About this task: Of all the entries below, retype only the lines from the one with "Document page, 1241x1754 pixels." through the one with "For every layout", exactly as they appear.

Data section:
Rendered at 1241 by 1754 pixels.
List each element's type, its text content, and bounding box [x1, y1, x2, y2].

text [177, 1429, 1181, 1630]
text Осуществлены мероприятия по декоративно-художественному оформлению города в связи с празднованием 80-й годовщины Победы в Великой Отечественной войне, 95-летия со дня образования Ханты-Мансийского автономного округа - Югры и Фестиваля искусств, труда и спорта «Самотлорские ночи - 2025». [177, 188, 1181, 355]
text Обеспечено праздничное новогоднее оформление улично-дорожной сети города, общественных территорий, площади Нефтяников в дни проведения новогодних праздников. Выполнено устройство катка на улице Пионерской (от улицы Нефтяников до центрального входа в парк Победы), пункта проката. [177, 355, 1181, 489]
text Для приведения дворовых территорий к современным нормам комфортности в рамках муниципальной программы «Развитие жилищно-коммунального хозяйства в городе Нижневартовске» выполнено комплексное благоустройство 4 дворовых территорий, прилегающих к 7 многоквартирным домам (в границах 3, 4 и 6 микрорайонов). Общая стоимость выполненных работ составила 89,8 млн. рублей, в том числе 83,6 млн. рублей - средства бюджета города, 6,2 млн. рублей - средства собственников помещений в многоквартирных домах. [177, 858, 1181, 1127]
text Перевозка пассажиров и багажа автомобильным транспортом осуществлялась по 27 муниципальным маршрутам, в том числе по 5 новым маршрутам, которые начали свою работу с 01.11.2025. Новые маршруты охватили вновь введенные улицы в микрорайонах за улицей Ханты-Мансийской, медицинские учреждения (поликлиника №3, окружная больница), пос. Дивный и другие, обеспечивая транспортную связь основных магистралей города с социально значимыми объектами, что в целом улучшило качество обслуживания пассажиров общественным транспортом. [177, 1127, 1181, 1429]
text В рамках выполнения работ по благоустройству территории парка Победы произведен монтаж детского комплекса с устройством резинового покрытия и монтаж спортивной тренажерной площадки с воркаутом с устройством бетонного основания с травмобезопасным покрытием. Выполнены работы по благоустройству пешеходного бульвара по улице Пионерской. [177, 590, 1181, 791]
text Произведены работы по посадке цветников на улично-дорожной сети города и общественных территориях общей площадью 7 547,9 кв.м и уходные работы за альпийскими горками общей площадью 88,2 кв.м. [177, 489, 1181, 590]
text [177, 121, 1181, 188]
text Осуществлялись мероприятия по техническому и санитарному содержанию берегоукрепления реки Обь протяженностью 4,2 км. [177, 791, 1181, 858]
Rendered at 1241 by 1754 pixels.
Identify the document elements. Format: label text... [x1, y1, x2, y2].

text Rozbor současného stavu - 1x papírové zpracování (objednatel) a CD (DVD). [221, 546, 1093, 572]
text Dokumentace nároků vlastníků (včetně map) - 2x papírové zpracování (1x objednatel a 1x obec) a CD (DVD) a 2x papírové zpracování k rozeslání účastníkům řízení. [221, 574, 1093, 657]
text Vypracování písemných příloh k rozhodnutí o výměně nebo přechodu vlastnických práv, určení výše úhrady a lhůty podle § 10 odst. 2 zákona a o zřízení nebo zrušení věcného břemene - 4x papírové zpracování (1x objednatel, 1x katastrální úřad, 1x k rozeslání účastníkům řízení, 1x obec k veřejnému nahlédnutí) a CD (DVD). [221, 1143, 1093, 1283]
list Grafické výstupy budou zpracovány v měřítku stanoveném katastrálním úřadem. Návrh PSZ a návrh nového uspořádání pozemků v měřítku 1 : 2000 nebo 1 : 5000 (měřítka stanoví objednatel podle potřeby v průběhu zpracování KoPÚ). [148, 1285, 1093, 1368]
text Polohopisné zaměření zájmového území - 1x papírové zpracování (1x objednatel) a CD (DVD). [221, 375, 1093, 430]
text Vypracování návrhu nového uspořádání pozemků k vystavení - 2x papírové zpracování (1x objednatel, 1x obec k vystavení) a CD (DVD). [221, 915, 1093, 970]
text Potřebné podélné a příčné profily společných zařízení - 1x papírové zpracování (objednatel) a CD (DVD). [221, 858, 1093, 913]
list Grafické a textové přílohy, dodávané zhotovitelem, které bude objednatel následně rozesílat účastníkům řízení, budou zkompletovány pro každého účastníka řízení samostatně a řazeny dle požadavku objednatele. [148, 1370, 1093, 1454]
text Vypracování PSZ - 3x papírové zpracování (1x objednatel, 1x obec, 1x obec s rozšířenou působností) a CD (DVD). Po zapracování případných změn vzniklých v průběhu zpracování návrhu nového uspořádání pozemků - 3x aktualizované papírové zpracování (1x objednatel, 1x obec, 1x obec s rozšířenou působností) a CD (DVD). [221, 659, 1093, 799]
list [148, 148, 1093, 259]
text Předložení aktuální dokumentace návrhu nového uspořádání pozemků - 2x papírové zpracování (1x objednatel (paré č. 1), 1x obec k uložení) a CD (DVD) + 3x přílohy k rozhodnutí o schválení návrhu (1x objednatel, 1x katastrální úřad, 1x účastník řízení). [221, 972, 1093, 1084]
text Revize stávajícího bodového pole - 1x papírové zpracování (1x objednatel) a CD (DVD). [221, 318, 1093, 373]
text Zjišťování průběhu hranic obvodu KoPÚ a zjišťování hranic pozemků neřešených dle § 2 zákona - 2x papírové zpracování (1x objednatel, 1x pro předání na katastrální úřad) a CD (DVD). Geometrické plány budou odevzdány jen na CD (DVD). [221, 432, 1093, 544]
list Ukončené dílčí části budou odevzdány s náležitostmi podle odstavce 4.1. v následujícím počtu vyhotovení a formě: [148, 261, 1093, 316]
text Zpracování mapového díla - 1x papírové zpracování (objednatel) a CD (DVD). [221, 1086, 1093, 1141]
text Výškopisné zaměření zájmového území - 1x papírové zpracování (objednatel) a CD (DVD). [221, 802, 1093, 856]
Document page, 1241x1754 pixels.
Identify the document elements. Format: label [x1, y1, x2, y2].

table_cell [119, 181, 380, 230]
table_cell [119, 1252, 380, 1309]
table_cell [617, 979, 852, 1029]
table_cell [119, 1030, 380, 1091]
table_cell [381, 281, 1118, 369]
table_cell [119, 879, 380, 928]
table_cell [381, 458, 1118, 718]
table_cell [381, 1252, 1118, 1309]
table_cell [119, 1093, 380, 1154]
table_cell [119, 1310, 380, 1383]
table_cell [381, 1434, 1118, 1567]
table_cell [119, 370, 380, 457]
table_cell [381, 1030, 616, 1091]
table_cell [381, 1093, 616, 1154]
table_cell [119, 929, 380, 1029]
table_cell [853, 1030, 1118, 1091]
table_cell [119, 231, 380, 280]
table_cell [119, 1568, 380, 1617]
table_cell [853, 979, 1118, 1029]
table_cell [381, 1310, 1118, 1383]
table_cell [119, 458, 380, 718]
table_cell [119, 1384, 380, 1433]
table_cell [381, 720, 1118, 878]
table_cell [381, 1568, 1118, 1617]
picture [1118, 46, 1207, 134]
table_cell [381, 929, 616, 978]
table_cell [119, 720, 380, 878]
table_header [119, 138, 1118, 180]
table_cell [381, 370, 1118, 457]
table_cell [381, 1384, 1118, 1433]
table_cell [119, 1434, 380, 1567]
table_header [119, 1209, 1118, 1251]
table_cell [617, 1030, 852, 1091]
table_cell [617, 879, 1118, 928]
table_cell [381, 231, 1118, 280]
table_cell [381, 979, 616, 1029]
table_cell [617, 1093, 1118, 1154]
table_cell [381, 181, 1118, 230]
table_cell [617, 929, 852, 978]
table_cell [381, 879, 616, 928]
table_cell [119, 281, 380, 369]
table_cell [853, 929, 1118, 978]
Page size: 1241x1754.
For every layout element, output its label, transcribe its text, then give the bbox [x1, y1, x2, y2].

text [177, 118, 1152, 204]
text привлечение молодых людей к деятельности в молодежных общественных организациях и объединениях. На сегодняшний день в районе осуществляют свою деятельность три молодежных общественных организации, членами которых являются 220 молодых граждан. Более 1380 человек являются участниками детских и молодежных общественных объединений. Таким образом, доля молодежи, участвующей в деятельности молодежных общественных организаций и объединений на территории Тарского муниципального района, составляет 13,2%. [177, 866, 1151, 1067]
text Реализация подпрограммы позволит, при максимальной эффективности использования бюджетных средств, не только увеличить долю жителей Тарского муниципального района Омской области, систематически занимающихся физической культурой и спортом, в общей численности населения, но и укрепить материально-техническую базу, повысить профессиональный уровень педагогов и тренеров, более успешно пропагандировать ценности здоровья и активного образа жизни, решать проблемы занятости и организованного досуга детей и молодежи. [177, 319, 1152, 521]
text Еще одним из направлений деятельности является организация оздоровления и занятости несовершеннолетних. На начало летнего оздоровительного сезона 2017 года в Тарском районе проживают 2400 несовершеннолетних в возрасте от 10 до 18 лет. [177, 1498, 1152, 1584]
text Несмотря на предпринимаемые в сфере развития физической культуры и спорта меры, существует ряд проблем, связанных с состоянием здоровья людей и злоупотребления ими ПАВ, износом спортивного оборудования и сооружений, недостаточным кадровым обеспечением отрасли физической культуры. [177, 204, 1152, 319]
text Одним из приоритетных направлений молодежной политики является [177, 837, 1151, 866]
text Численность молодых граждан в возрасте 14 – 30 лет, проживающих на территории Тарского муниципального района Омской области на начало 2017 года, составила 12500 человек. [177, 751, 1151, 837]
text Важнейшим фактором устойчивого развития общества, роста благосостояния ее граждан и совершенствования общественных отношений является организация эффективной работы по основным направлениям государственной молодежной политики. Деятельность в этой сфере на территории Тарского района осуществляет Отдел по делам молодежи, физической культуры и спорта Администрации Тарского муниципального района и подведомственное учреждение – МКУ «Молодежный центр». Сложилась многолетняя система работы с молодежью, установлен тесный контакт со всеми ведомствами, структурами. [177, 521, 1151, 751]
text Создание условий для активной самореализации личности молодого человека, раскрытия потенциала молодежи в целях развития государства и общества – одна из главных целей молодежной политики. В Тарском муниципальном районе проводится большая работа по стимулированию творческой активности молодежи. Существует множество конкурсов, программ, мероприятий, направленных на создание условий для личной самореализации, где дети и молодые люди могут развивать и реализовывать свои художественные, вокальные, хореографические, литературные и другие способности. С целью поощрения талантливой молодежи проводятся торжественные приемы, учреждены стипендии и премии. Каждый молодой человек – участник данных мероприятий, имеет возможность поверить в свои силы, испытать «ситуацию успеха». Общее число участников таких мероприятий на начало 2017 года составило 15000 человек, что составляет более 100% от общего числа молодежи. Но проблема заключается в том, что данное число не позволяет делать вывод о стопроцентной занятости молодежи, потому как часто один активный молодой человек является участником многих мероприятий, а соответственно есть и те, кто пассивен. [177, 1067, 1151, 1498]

Expected answer:
Document page, 1241x1754 pixels.
Identify the document elements. Format: label [x1, y1, x2, y2].

table_cell [119, 181, 380, 230]
table_cell [119, 1252, 380, 1309]
table_cell [617, 979, 852, 1029]
table_cell [119, 1030, 380, 1091]
table_cell [381, 281, 1118, 369]
table_cell [119, 879, 380, 928]
table_cell [381, 458, 1118, 718]
table_cell [381, 1252, 1118, 1309]
table_cell [119, 1093, 380, 1154]
table_cell [119, 1310, 380, 1383]
table_cell [381, 1434, 1118, 1567]
table_cell [119, 370, 380, 457]
table_cell [381, 1030, 616, 1091]
table_cell [381, 1093, 616, 1154]
table_cell [119, 929, 380, 1029]
table_cell [853, 1030, 1118, 1091]
table_cell [119, 231, 380, 280]
table_cell [119, 1568, 380, 1617]
table_cell [853, 979, 1118, 1029]
table_cell [381, 1310, 1118, 1383]
table_cell [119, 458, 380, 718]
table_cell [119, 1384, 380, 1433]
table_cell [381, 720, 1118, 878]
table_cell [381, 1568, 1118, 1617]
picture [1118, 46, 1207, 134]
table_cell [381, 929, 616, 978]
table_cell [119, 720, 380, 878]
table_header [119, 138, 1118, 180]
table_cell [381, 370, 1118, 457]
table_cell [381, 1384, 1118, 1433]
table_cell [119, 1434, 380, 1567]
table_header [119, 1209, 1118, 1251]
table_cell [617, 1030, 852, 1091]
table_cell [617, 879, 1118, 928]
table_cell [381, 231, 1118, 280]
table_cell [381, 979, 616, 1029]
table_cell [617, 1093, 1118, 1154]
table_cell [381, 181, 1118, 230]
table_cell [617, 929, 852, 978]
table_cell [381, 879, 616, 928]
table_cell [119, 281, 380, 369]
table_cell [853, 929, 1118, 978]
Page size: 1241x1754.
For every layout element, output its label, transcribe its text, then give the bbox [x1, y1, x2, y2].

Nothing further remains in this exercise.